The problem | Would you write out the entries again, exactly as they are, but without images?

Record set |

=====

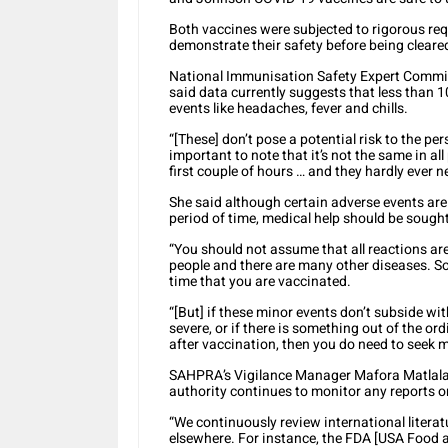
Both vaccines were subjected to rigorous req
demonstrate their safety before being cleared
National Immunisation Safety Expert Commi
said data currently suggests that less than 
events like headaches, fever and chills.
“[These] don’t pose a potential risk to the per
important to note that it’s not the same in a
first couple of hours … and they hardly ever
She said although certain adverse events ar
period of time, medical help should be sought
“You should not assume that all reactions are
people and there are many other diseases. S
time that you are vaccinated.
“[But] if these minor events don’t subside wit
severe, or if there is something out of the o
after vaccination, then you do need to seek 
SAHPRA’s Vigilance Manager Mafora Matlala 
authority continues to monitor any reports o
“We continuously review international litera
elsewhere. For instance, the FDA [USA Food a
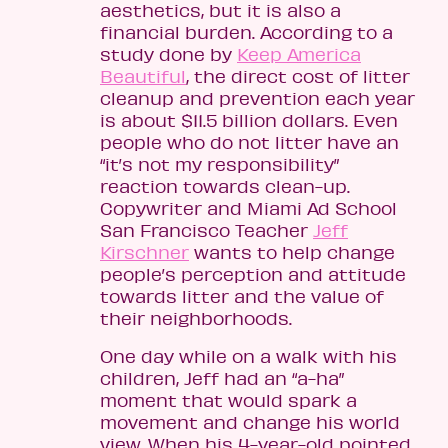
aesthetics, but it is also a
financial burden. According to a
study done by
Keep America
Beautiful
, the direct cost of litter
cleanup and prevention each year
is about $11.5 billion dollars. Even
people who do not litter have an
“it’s not my responsibility”
reaction towards clean-up.
Copywriter and Miami Ad School
San Francisco Teacher
Jeff
Kirschner
wants to help change
people’s perception and attitude
towards litter and the value of
their neighborhoods.
One day while on a walk with his
children, Jeff had an “a-ha”
moment that would spark a
movement and change his world
view. When his 4-year-old pointed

=====

Response to the task |
Both vaccines were subjected to rigorous req
demonstrate their safety before being cleared
National Immunisation Safety Expert Commi
said data currently suggests that less than 
events like headaches, fever and chills.
“[These] don’t pose a potential risk to the per
important to note that it’s not the same in a
first couple of hours … and they hardly ever
She said although certain adverse events ar
period of time, medical help should be sought
“You should not assume that all reactions are
people and there are many other diseases. S
time that you are vaccinated.
“[But] if these minor events don’t subside wit
severe, or if there is something out of the o
after vaccination, then you do need to seek 
SAHPRA’s Vigilance Manager Mafora Matlala 
authority continues to monitor any reports o
“We continuously review international litera
elsewhere. For instance, the FDA [USA Food a
aesthetics, but it is also a
financial burden. According to a
study done by
Keep America
Beautiful
, the direct cost of litter
cleanup and prevention each year
is about $11.5 billion dollars. Even
people who do not litter have an
“it’s not my responsibility”
reaction towards clean-up.
Copywriter and Miami Ad School
San Francisco Teacher
Jeff
Kirschner
wants to help change
people’s perception and attitude
towards litter and the value of
their neighborhoods.
One day while on a walk with his
children, Jeff had an “a-ha”
moment that would spark a
movement and change his world
view. When his 4-year-old pointed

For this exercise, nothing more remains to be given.